I love the idea for that one. It almost sounds like, did you see V/H/S/2?

Yes.

 

It almost sounds like the second part of V/H/S/2 but without the cult.

[Laughs.] It’s similar in a weird way. That one was good. Yeah, I mean it’s kind of like a spy movie and an espionage movie. There are really elements of Argo and Frost/Nixon, but at the same time it very much is me and Franco acting stupid and yelling at each other a lot. [Laughs.]

 

That’s what I pay to see!

Exactly. You can’t ruin that.

 

Do you two ever get in an argument in public and then charge people?

Exactly, we should. [Laughs.]

 

Is there anywhere else to go with This is the End, or do you think that’s a done-in-one?

I think it’s probably… We’ve never really done a sequel before. We joked around about an idea. We always joke around about what the idea would be but we never actually go ahead and do it. [Laughs.] It’s funny.
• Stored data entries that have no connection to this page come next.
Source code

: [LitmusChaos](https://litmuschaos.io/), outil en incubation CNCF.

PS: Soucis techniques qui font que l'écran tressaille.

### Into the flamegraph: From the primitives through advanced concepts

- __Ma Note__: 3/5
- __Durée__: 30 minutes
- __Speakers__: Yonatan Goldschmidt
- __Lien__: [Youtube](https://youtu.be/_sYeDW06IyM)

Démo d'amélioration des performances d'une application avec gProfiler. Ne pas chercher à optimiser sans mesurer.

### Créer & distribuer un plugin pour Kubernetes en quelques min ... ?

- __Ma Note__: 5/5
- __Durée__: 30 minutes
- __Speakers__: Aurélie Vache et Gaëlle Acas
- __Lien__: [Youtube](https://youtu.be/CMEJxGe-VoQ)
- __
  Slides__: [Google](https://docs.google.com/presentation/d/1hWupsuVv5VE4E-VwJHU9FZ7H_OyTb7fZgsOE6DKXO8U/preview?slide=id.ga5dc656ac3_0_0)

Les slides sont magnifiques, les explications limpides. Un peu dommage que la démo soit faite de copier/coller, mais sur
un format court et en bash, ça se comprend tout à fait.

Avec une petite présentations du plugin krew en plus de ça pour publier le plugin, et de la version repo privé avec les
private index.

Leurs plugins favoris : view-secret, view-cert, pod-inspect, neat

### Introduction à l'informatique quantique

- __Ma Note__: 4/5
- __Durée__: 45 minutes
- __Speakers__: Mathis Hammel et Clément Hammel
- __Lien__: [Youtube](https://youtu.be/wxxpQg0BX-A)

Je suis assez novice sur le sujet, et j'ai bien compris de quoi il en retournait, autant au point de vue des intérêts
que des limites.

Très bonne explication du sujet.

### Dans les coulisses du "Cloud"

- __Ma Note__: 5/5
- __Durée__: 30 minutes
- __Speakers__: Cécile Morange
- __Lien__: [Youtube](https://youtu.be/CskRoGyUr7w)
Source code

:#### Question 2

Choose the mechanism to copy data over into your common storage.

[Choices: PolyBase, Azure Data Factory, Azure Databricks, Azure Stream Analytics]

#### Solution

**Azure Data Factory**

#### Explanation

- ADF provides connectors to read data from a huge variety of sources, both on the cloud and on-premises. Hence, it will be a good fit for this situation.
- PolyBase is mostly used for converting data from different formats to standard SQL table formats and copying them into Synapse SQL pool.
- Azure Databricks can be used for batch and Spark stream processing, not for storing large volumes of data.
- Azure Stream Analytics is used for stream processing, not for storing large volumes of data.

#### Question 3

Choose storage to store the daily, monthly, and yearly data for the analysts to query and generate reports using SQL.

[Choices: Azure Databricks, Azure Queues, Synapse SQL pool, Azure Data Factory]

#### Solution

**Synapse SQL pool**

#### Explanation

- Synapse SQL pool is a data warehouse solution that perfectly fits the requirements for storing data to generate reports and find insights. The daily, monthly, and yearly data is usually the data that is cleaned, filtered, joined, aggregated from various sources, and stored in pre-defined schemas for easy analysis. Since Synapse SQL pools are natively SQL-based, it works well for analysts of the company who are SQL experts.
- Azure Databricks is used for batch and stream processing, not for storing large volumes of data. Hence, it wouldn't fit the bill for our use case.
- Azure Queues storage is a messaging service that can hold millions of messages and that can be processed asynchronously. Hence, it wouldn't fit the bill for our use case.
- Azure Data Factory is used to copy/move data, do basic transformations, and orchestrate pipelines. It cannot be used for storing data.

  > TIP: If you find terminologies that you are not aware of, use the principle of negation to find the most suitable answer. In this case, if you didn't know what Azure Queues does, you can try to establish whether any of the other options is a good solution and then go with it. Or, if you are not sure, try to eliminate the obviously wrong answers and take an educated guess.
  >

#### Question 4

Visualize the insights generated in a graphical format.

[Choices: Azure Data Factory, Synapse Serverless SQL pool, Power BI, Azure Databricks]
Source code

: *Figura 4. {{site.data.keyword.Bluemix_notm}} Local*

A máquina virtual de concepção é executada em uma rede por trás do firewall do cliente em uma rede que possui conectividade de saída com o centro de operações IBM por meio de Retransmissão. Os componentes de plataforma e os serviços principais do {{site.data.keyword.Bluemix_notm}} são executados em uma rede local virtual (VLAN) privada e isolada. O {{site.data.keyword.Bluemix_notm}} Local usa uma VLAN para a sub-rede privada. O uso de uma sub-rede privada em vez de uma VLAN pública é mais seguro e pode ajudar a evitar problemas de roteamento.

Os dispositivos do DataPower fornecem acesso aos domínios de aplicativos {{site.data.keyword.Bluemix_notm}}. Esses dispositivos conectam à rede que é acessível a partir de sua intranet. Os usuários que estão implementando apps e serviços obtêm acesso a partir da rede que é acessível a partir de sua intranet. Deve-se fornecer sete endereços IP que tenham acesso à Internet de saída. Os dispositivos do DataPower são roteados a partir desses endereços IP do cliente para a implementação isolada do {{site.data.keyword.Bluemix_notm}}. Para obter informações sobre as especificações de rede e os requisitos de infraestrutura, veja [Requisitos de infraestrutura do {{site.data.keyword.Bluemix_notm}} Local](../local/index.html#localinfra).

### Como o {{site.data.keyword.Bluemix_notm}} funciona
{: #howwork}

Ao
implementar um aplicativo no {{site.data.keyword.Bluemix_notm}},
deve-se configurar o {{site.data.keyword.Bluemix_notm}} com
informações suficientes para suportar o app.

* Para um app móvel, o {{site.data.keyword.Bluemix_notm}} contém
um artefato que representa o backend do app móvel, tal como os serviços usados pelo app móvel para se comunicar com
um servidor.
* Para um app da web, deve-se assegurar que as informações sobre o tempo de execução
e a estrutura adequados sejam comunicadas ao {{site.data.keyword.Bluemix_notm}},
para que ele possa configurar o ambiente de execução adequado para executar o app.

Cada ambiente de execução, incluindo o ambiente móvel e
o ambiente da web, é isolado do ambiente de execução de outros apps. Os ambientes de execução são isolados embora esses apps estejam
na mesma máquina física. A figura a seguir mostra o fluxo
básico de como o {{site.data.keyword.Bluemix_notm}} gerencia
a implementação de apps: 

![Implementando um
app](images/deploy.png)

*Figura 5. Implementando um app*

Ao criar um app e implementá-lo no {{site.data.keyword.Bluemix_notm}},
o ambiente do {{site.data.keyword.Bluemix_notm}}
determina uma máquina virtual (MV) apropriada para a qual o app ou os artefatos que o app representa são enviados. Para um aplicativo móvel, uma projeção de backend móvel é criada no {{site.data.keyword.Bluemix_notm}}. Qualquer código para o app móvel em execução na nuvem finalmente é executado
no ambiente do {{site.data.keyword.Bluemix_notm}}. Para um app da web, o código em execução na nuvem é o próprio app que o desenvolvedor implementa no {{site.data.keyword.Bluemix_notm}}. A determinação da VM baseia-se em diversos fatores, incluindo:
Maybe if we make a Pineapple Express 2 we’ll film This is the End 2 in that movie.

 

What I loved about it was, I look at a lot of comedies, like a Will Ferrell movie, I never remember his character’s name. He’s Will Ferrell.

Exactly.

 

And there it was just Seth Rogen and Jay Baruchel… Could we just have more of those?

It almost became weird for us to keep working together without acknowledging that we all knew each other. That’s the place the idea came from. Everyone knows we’re friends, we might as well just acknowledge it.

 

Is there room for Zac Efron to just show up in anything you do from now on, just take his shirt off and walk out?

I hope so. He’s a really talented guy, and it does not hurt the ladies. [Laughs.]

 

I really liked that scene in Neighbors where you took your shirt off too. I know a lot of people who have a huge crush on you…

That’s very nice. I don’t think Abercrombie & Fitch is one of them. [Laughs.]